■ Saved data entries
[Start of Attachment]
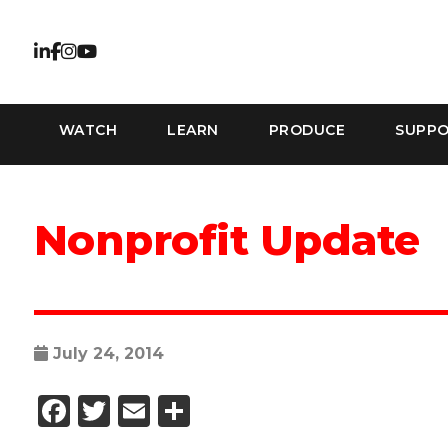
WATCH
LEARN
PRODUCE
SUPP
Nonprofit Update
July 24, 2014
Facebook
Twitter
Email
Share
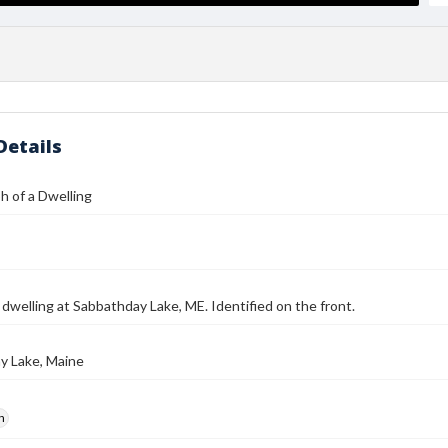
Details
 of a Dwelling
 dwelling at Sabbathday Lake, ME. Identified on the front.
y Lake, Maine
h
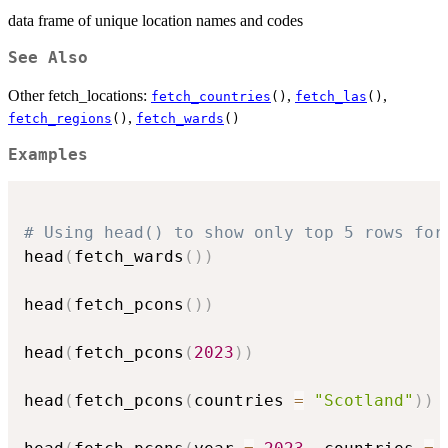
data frame of unique location names and codes
See Also
Other fetch_locations:
,
,
fetch_countries
()
fetch_las
()
,
fetch_regions
()
fetch_wards
()
Examples
# Using head() to show only top 5 rows for
head
(
fetch_wards
(
)
)
head
(
fetch_pcons
(
)
)
head
(
fetch_pcons
(
2023
)
)
head
(
fetch_pcons
(
countries 
=
"Scotland"
)
)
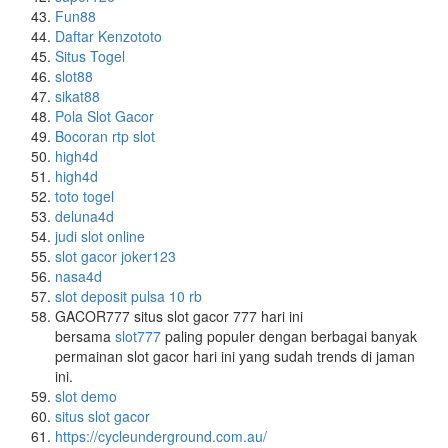
Fun88
Daftar Kenzototo
Situs Togel
slot88
sikat88
Pola Slot Gacor
Bocoran rtp slot
high4d
high4d
toto togel
deluna4d
judi slot online
slot gacor joker123
nasa4d
slot deposit pulsa 10 rb
GACOR777 situs slot gacor 777 hari ini
bersama
slot777
paling populer dengan berbagai banyak
permainan slot gacor hari ini yang sudah trends di jaman
ini.
slot demo
situs slot gacor
https://cycleunderground.com.au/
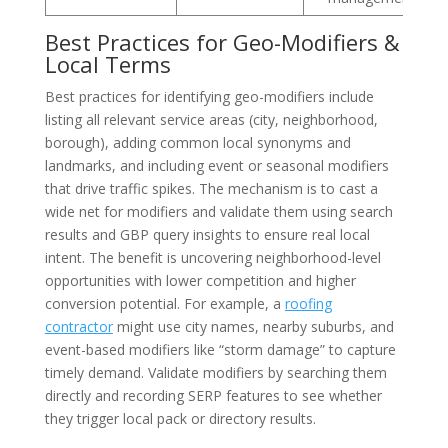
Best Practices for Geo-Modifiers &
Local Terms
Best practices for identifying geo-modifiers include
listing all relevant service areas (city, neighborhood,
borough), adding common local synonyms and
landmarks, and including event or seasonal modifiers
that drive traffic spikes. The mechanism is to cast a
wide net for modifiers and validate them using search
results and GBP query insights to ensure real local
intent. The benefit is uncovering neighborhood-level
opportunities with lower competition and higher
conversion potential. For example, a
roofing
contractor
might use city names, nearby suburbs, and
event-based modifiers like “storm damage” to capture
timely demand. Validate modifiers by searching them
directly and recording SERP features to see whether
they trigger local pack or directory results.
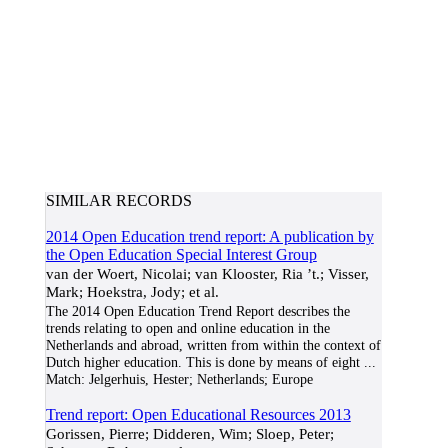
SIMILAR RECORDS
2014 Open Education trend report: A publication by
the Open Education Special Interest Group
van der Woert, Nicolai; van Klooster, Ria ’t.; Visser,
Mark; Hoekstra, Jody; et al.
The 2014 Open Education Trend Report describes the
trends relating to open and online education in the
Netherlands and abroad, written from within the context of
Dutch higher education. This is done by means of eight
...
Match:
Jelgerhuis, Hester; Netherlands; Europe
Trend report: Open Educational Resources 2013
Gorissen, Pierre; Didderen, Wim; Sloep, Peter;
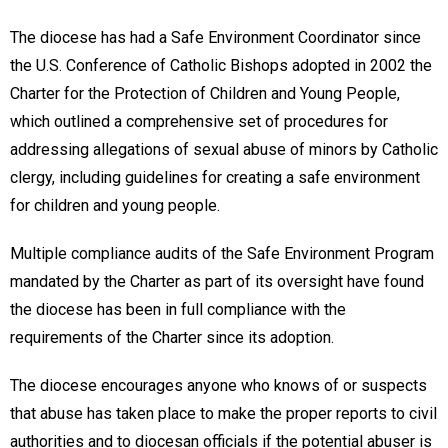
The diocese has had a Safe Environment Coordinator since
the U.S. Conference of Catholic Bishops adopted in 2002 the
Charter for the Protection of Children and Young People,
which outlined a comprehensive set of procedures for
addressing allegations of sexual abuse of minors by Catholic
clergy, including guidelines for creating a safe environment
for children and young people.
Multiple compliance audits of the Safe Environment Program
mandated by the Charter as part of its oversight have found
the diocese has been in full compliance with the
requirements of the Charter since its adoption.
The diocese encourages anyone who knows of or suspects
that abuse has taken place to make the proper reports to civil
authorities and to diocesan officials if the potential abuser is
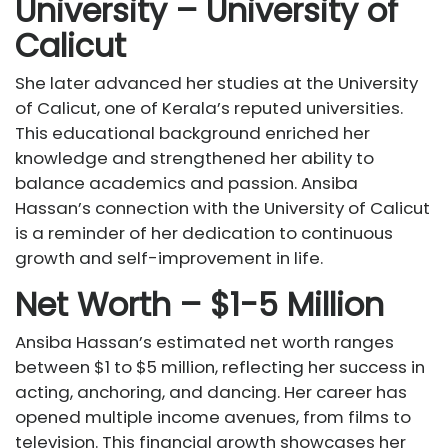
University – University of
Calicut
She later advanced her studies at the University
of Calicut, one of Kerala’s reputed universities.
This educational background enriched her
knowledge and strengthened her ability to
balance academics and passion. Ansiba
Hassan’s connection with the University of Calicut
is a reminder of her dedication to continuous
growth and self-improvement in life.
Net Worth – $1-5 Million
Ansiba Hassan’s estimated net worth ranges
between $1 to $5 million, reflecting her success in
acting, anchoring, and dancing. Her career has
opened multiple income avenues, from films to
television. This financial growth showcases her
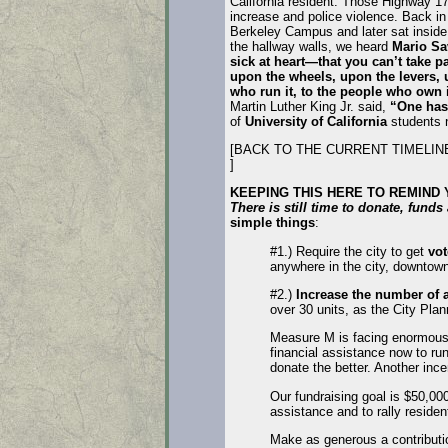
California resident. Those Highway 17 
increase and police violence. Back i
Berkeley Campus and later sat inside
the hallway walls, we heard
Mario Sa
sick at heart—that you can’t take p
upon the wheels, upon the levers, u
who run it, to the people who own i
Martin Luther King Jr. said,
“One has 
of
University of California
students n
[BACK TO THE CURRENT TIMELI
]
KEEPING THIS HERE TO REMIND
There is still time to donate, fund
simple things
:
#1.) Require the city to get
vot
anywhere in the city, downtown
#2.)
Increase the number of a
over 30 units, as the City P
Measure M is facing enormous 
financial assistance now to ru
donate the better. Another inc
Our fundraising goal is $50,00
assistance and to rally residen
Make as generous a contributi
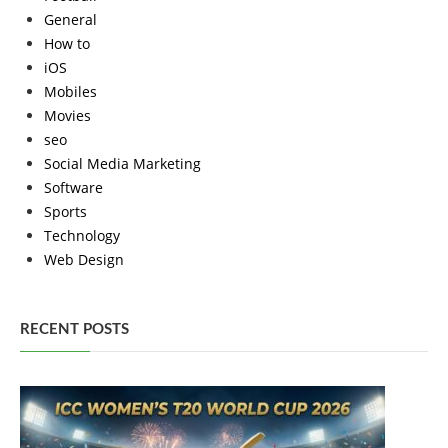
General
How to
iOS
Mobiles
Movies
seo
Social Media Marketing
Software
Sports
Technology
Web Design
RECENT POSTS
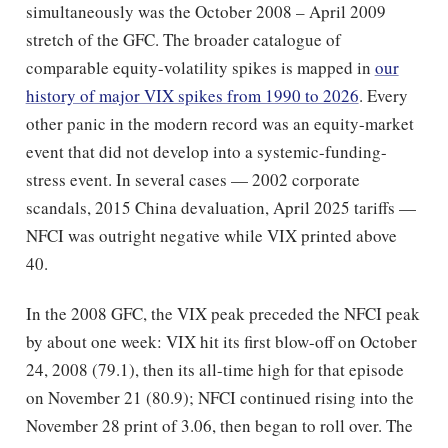
simultaneously was the October 2008 – April 2009
stretch of the GFC. The broader catalogue of
comparable equity-volatility spikes is mapped in
our
history of major VIX spikes from 1990 to 2026
. Every
other panic in the modern record was an equity-market
event that did not develop into a systemic-funding-
stress event. In several cases — 2002 corporate
scandals, 2015 China devaluation, April 2025 tariffs —
NFCI was outright negative while VIX printed above
40.
In the 2008 GFC, the VIX peak preceded the NFCI peak
by about one week: VIX hit its first blow-off on October
24, 2008 (79.1), then its all-time high for that episode
on November 21 (80.9); NFCI continued rising into the
November 28 print of 3.06, then began to roll over. The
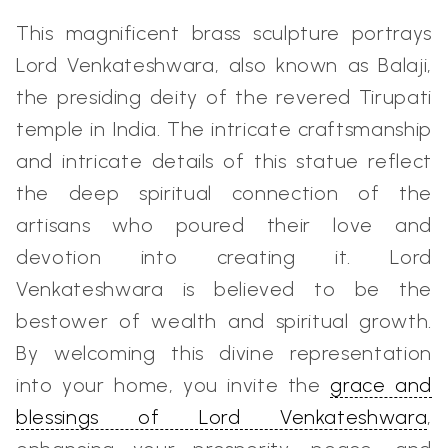
This magnificent brass sculpture portrays
Lord Venkateshwara, also known as Balaji,
the presiding deity of the revered Tirupati
temple in India. The intricate craftsmanship
and intricate details of this statue reflect
the deep spiritual connection of the
artisans who poured their love and
devotion into creating it. Lord
Venkateshwara is believed to be the
bestower of wealth and spiritual growth.
By welcoming this divine representation
into your home, you invite the
grace and
blessings of Lord Venkateshwara
,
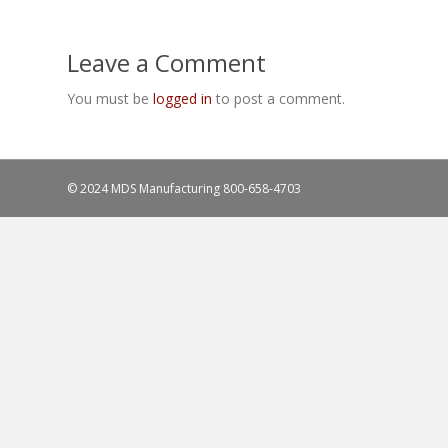
Leave a Comment
You must be
logged in
to post a comment.
© 2024 MDS Manufacturing
800-658-4703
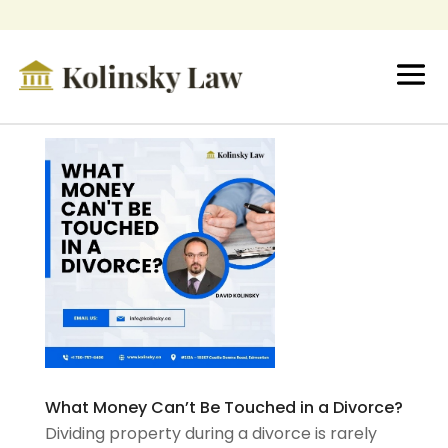
What Money Can’t Be Touched in a Divorce?
Dividing property during a divorce is rarely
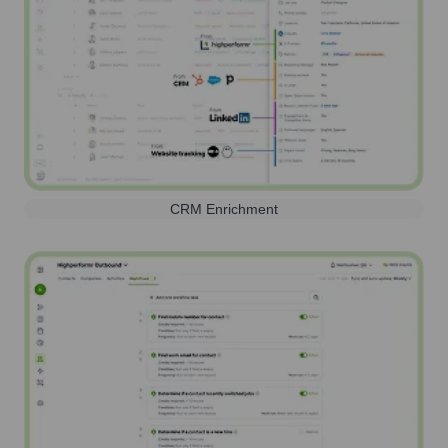
CRM Enrichment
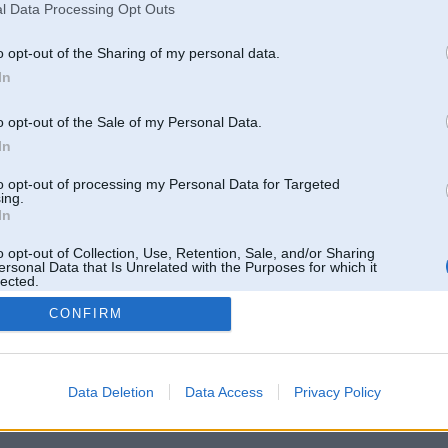
l Data Processing Opt Outs
o opt-out of the Sharing of my personal data.
In
o opt-out of the Sale of my Personal Data.
In
to opt-out of processing my Personal Data for Targeted
ing.
In
o opt-out of Collection, Use, Retention, Sale, and/or Sharing
ersonal Data that Is Unrelated with the Purposes for which it
lected.
Out
CONFIRM
 un nav saistīts ar
Galvena
|
Forums
|
Galerijas
|
Reģistrācija
|
Lietotaāji
|
Meklētājs
|
Reklā
Data Deletion
Data Access
Privacy Policy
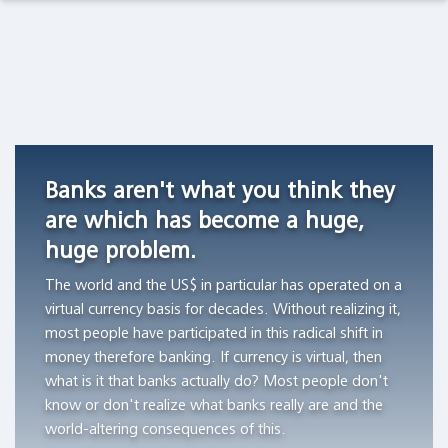
Observations Lab
Academia
Asset Management
Macro Thoughts
Currency
Do
Archetypes
Competition
stocks
as
Pension Funds
Capital Markets Lab
in
outperform
Triggers
Switzerland,
Treasury
of
Wealth Managers
Asset Management
1826
bills?
Financial
Banks aren't what you think they
-1850
Bubbles
"All
The Library
Markets in History
are which has become a huge,
"Currency
of
"The
huge problem.
competition
the
author
Beyond Finance
provided
wealth
aims
The world and the US$ in particular has operated on a
a
creation
to
virtual currency basis for decades. Without realizing it,
Quotes on the Fly
stable
can
demonstrate
most people have participated in this radical shift in
monetary
be
the
money therefore banking. If currency is virtual, then
Chart Gallery
standard
attributed
workings
what is it that banks actually do? Most people don't
in
to
of
know or don't realize what banks really are and the
Academia
those
the
archetypes
world-altering consequences of this.
Swiss
thousand
and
[End of Attachment]
■ Directive
Can the entries above be repeated exactly, without their pictures?

■ Written solution
WATCH
LEARN
PRODUCE
SUPP
Nonprofit Update
July 24, 2014
Facebook
Twitter
Email
Share
Details
 of a Dwelling
 dwelling at Sabbathday Lake, ME. Identified on the front.
y Lake, Maine
h
data frame of unique location names and codes
See Also
Other fetch_locations:
,
,
fetch_countries
()
fetch_las
()
,
fetch_regions
()
fetch_wards
()
Examples
# Using head() to show only top 5 rows for
head
(
fetch_wards
(
)
)
head
(
fetch_pcons
(
)
)
head
(
fetch_pcons
(
2023
)
)
head
(
fetch_pcons
(
countries 
=
"Scotland"
)
)
Fun88
Daftar Kenzototo
Situs Togel
slot88
sikat88
Pola Slot Gacor
Bocoran rtp slot
high4d
high4d
toto togel
deluna4d
judi slot online
slot gacor joker123
nasa4d
slot deposit pulsa 10 rb
GACOR777 situs slot gacor 777 hari ini
bersama
slot777
paling populer dengan berbagai banyak
permainan slot gacor hari ini yang sudah trends di jaman
ini.
slot demo
situs slot gacor
https://cycleunderground.com.au/
Best Practices for Geo-Modifiers &
Local Terms
Best practices for identifying geo-modifiers include
listing all relevant service areas (city, neighborhood,
borough), adding common local synonyms and
landmarks, and including event or seasonal modifiers
that drive traffic spikes. The mechanism is to cast a
wide net for modifiers and validate them using search
results and GBP query insights to ensure real local
intent. The benefit is uncovering neighborhood-level
opportunities with lower competition and higher
conversion potential. For example, a
roofing
contractor
might use city names, nearby suburbs, and
event-based modifiers like “storm damage” to capture
timely demand. Validate modifiers by searching them
directly and recording SERP features to see whether
they trigger local pack or directory results.
SIMILAR RECORDS
2014 Open Education trend report: A publication by
the Open Education Special Interest Group
van der Woert, Nicolai; van Klooster, Ria ’t.; Visser,
Mark; Hoekstra, Jody; et al.
The 2014 Open Education Trend Report describes the
trends relating to open and online education in the
Netherlands and abroad, written from within the context of
Dutch higher education. This is done by means of eight
...
Match:
Jelgerhuis, Hester; Netherlands; Europe
Trend report: Open Educational Resources 2013
Gorissen, Pierre; Didderen, Wim; Sloep, Peter;
The diocese has had a Safe Environment Coordinator since
the U.S. Conference of Catholic Bishops adopted in 2002 the
Charter for the Protection of Children and Young People,
which outlined a comprehensive set of procedures for
addressing allegations of sexual abuse of minors by Catholic
clergy, including guidelines for creating a safe environment
for children and young people.
Multiple compliance audits of the Safe Environment Program
mandated by the Charter as part of its oversight have found
the diocese has been in full compliance with the
requirements of the Charter since its adoption.
The diocese encourages anyone who knows of or suspects
that abuse has taken place to make the proper reports to civil
authorities and to diocesan officials if the potential abuser is
University – University of
Calicut
She later advanced her studies at the University
of Calicut, one of Kerala’s reputed universities.
This educational background enriched her
knowledge and strengthened her ability to
balance academics and passion. Ansiba
Hassan’s connection with the University of Calicut
is a reminder of her dedication to continuous
growth and self-improvement in life.
Net Worth – $1-5 Million
Ansiba Hassan’s estimated net worth ranges
between $1 to $5 million, reflecting her success in
acting, anchoring, and dancing. Her career has
opened multiple income avenues, from films to
television. This financial growth showcases her
California resident. Those Highway 17 
increase and police violence. Back i
Berkeley Campus and later sat inside
the hallway walls, we heard
Mario Sa
sick at heart—that you can’t take p
upon the wheels, upon the levers, u
who run it, to the people who own i
Martin Luther King Jr. said,
“One has 
of
University of California
students n
[BACK TO THE CURRENT TIMELI
]
KEEPING THIS HERE TO REMIND
There is still time to donate, fund
simple things
:
#1.) Require the city to get
vot
anywhere in the city, downtown
#2.)
Increase the number of a
over 30 units, as the City P
Measure M is facing enormous 
financial assistance now to ru
donate the better. Another inc
Our fundraising goal is $50,00
assistance and to rally residen
Make as generous a contributi
General
How to
iOS
Mobiles
Movies
seo
Social Media Marketing
Software
Sports
Technology
Web Design
RECENT POSTS
simultaneously was the October 2008 – April 2009
stretch of the GFC. The broader catalogue of
comparable equity-volatility spikes is mapped in
our
history of major VIX spikes from 1990 to 2026
. Every
other panic in the modern record was an equity-market
event that did not develop into a systemic-funding-
stress event. In several cases — 2002 corporate
scandals, 2015 China devaluation, April 2025 tariffs —
NFCI was outright negative while VIX printed above
40.
In the 2008 GFC, the VIX peak preceded the NFCI peak
by about one week: VIX hit its first blow-off on October
24, 2008 (79.1), then its all-time high for that episode
on November 21 (80.9); NFCI continued rising into the
November 28 print of 3.06, then began to roll over. The
This magnificent brass sculpture portrays
Lord Venkateshwara, also known as Balaji,
the presiding deity of the revered Tirupati
temple in India. The intricate craftsmanship
and intricate details of this statue reflect
the deep spiritual connection of the
artisans who poured their love and
devotion into creating it. Lord
Venkateshwara is believed to be the
bestower of wealth and spiritual growth.
By welcoming this divine representation
into your home, you invite the
grace and
blessings of Lord Venkateshwara
,
Leave a Comment
You must be
logged in
to post a comment.
© 2024 MDS Manufacturing
800-658-4703
What Money Can’t Be Touched in a Divorce?
Dividing property during a divorce is rarely
CRM Enrichment
l Data Processing Opt Outs
o opt-out of the Sharing of my personal data.
In
o opt-out of the Sale of my Personal Data.
In
to opt-out of processing my Personal Data for Targeted
ing.
In
o opt-out of Collection, Use, Retention, Sale, and/or Sharing
ersonal Data that Is Unrelated with the Purposes for which it
lected.
Out
CONFIRM
 un nav saistīts ar
Galvena
|
Forums
|
Galerijas
|
Reģistrācija
|
Lietotaāji
|
Meklētājs
|
Reklā
Data Deletion
Data Access
Privacy Policy
Observations Lab
Academia
Asset Management
Macro Thoughts
Currency
Do
Archetypes
Competition
stocks
as
Pension Funds
Capital Markets Lab
in
outperform
Triggers
Switzerland,
Treasury
of
Wealth Managers
Asset Management
1826
bills?
Financial
Banks aren't what you think they
-1850
Bubbles
"All
The Library
Markets in History
are which has become a huge,
"Currency
of
"The
huge problem.
competition
the
author
Beyond Finance
provided
wealth
aims
The world and the US$ in particular has operated on a
a
creation
to
virtual currency basis for decades. Without realizing it,
Quotes on the Fly
stable
can
demonstrate
most people have participated in this radical shift in
monetary
be
the
money therefore banking. If currency is virtual, then
Chart Gallery
standard
attributed
workings
what is it that banks actually do? Most people don't
in
to
of
know or don't realize what banks really are and the
Academia
those
the
archetypes
world-altering consequences of this.
Swiss
thousand
and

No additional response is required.